There are several reasons for the uniqueness of the setup. First of all, the software and hardware tweaks that I have mentioned earlier. Software tweaks are carried out at other sites as well, but the changes to the microscope hardware itself are pretty unique as far as I know. At least I have not seen them anywhere else so far.
The microscopes also appear to be in a superb state. Only minimal alignments were necessary to get going and we actually spent most of our time discussing collection strategies with Wim and Felix while the microscope was working through scripts to collect a grid atlas or take images of regions of interest.
Another aspect I really like is the fact that you can use SerialEM offline. You can select a small set of holes and the microscope can be started to collect data on those positions. You can then use SerialEM again, take your time and really try to select the best areas on your grid without having to worry about losing valuable microscope time. When you’re finished, data collection gets stopped briefly to merge your list of holes with the initial, short one and that’s it.
All of that affects the throughput, the amount, and the quality of data you can collect. Use of these instruments is expensive and finding ways to maximise data collection speed is a big win for all of us.
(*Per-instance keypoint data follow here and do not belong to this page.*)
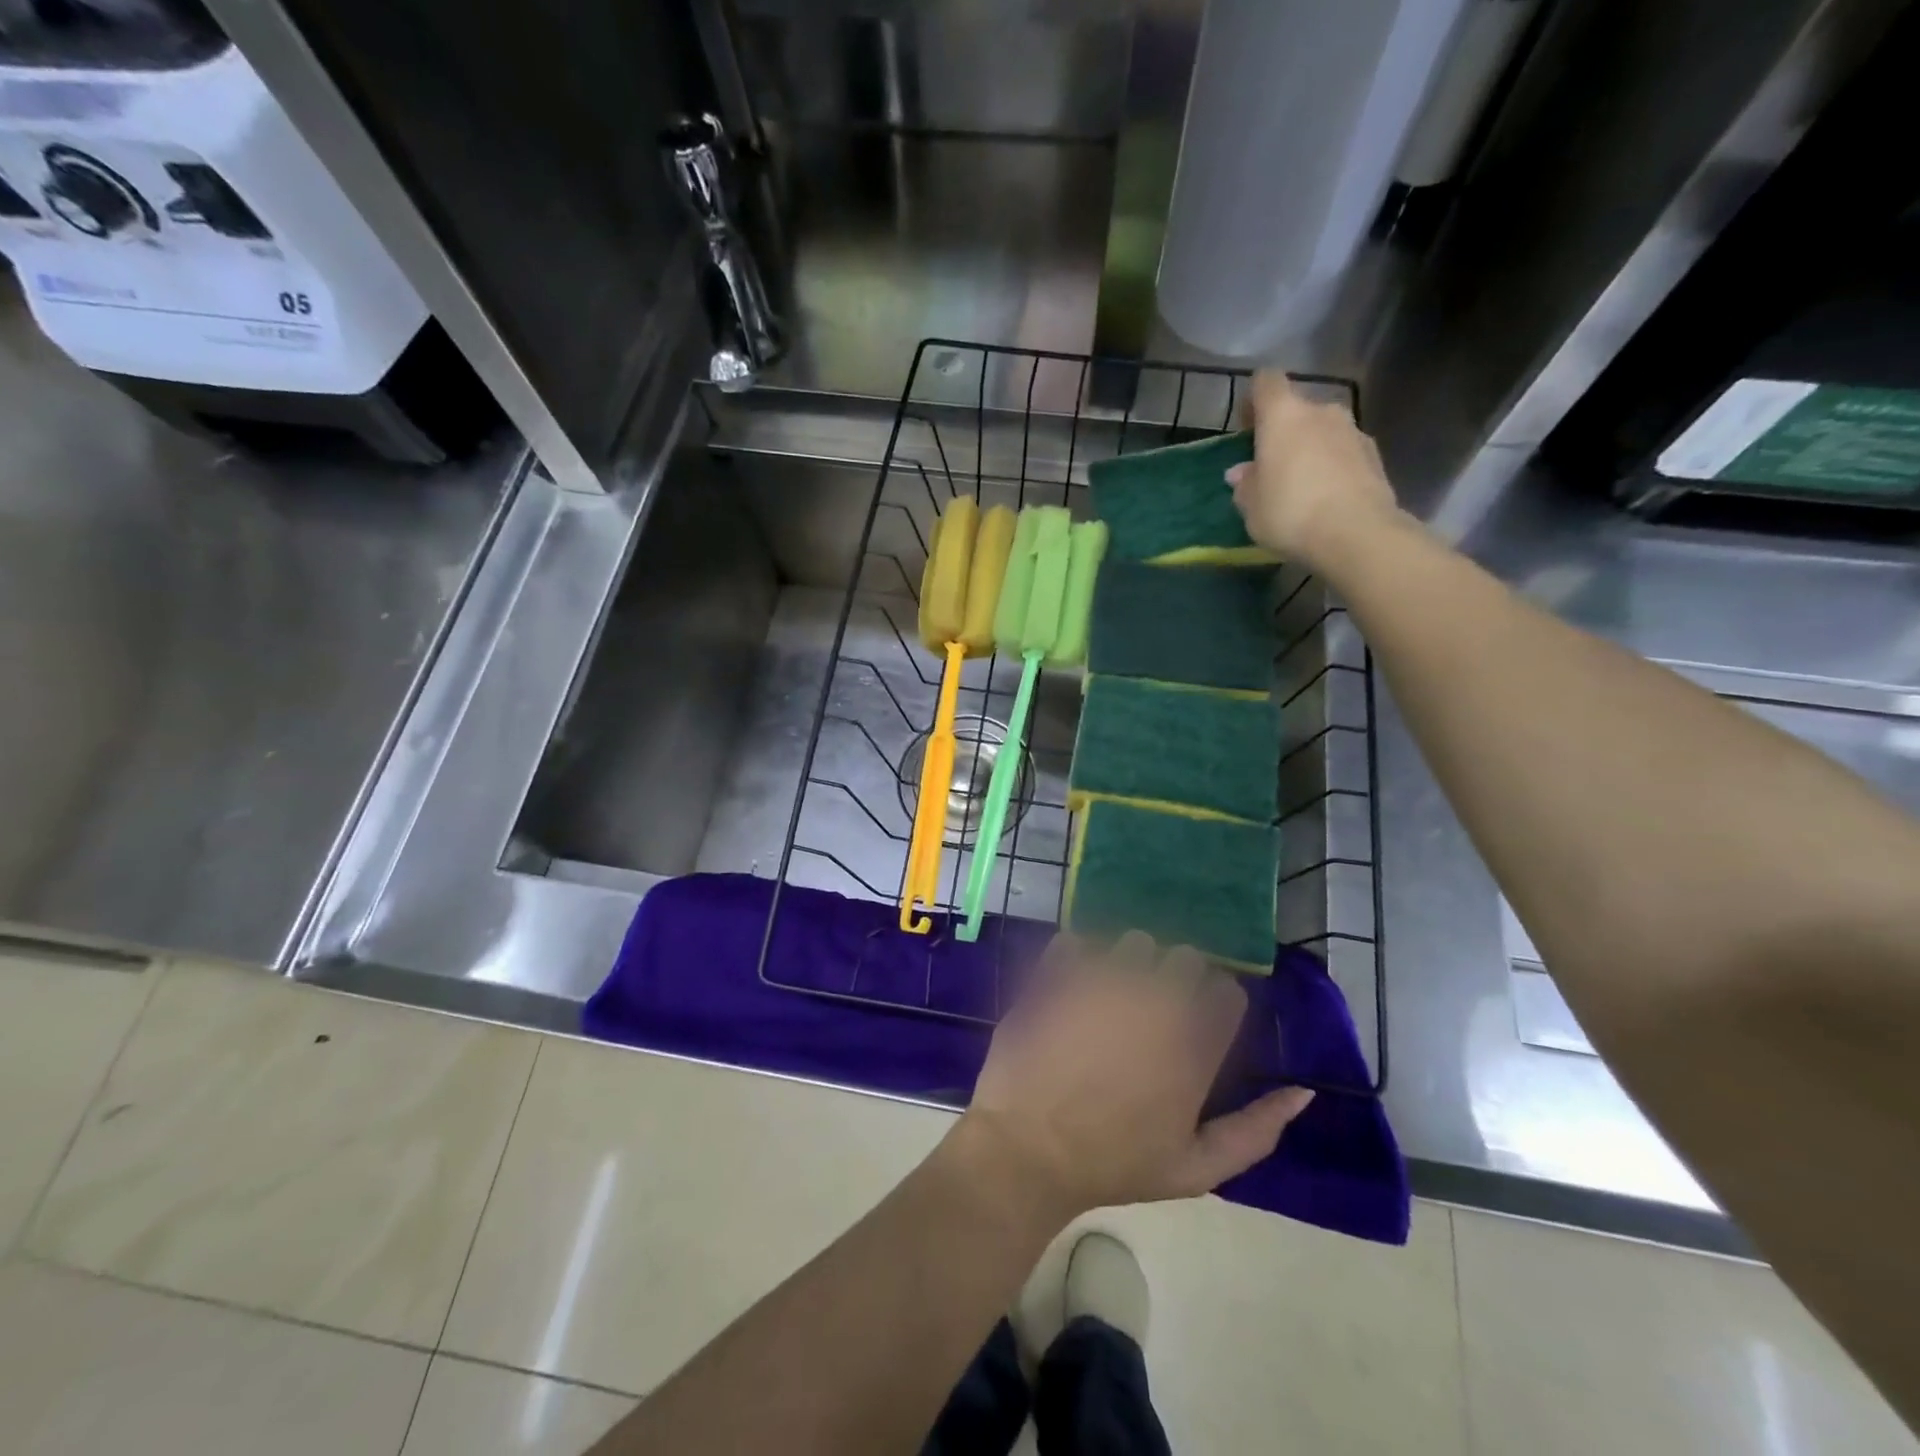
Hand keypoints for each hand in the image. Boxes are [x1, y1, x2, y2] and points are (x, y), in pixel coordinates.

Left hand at [955, 932, 1314, 1221]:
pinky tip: (1073, 983)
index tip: (1197, 1019)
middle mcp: (1154, 1002)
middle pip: (1185, 956)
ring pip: (1134, 941)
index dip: (1215, 1002)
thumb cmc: (1115, 1165)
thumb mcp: (1196, 1168)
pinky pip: (1077, 941)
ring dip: (1130, 961)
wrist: (1028, 1152)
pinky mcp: (1057, 974)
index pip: (1227, 992)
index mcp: (1193, 1046)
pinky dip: (1078, 955)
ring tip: (1112, 993)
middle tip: (1154, 1007)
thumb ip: (1257, 1131)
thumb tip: (1305, 1092)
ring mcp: (1102, 982)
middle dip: (1176, 976)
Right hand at [1226, 371, 1399, 567]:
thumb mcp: (1251, 506)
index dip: (1254, 399)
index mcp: (1284, 415)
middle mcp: (1321, 412)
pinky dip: (1333, 466)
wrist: (1356, 534)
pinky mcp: (1375, 455)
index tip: (1247, 426)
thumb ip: (1245, 484)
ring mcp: (1353, 431)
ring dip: (1310, 449)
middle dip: (1284, 432)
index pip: (1266, 382)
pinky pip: (1344, 453)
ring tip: (1301, 486)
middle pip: (1298, 409)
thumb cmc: (1290, 512)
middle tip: (1271, 466)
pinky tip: (1326, 497)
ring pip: (1323, 431)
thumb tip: (1242, 472)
Finally, I also appreciate the lack of bureaucracy. Access is super easy and very well organised. You can stay overnight, there are parking spots on site that you can use, you can drop your storage dewar in front of the building that houses the microscope, and so on. These may seem like small details but it contributes to the overall positive user experience.
I would say, “Don’t think twice, bring the best and most interesting sample you have, and go for it!”
Absolutely – in fact we have come back since the time I’ve talked about. The quality and amount of data we obtained is difficult to match at any of the sites I know.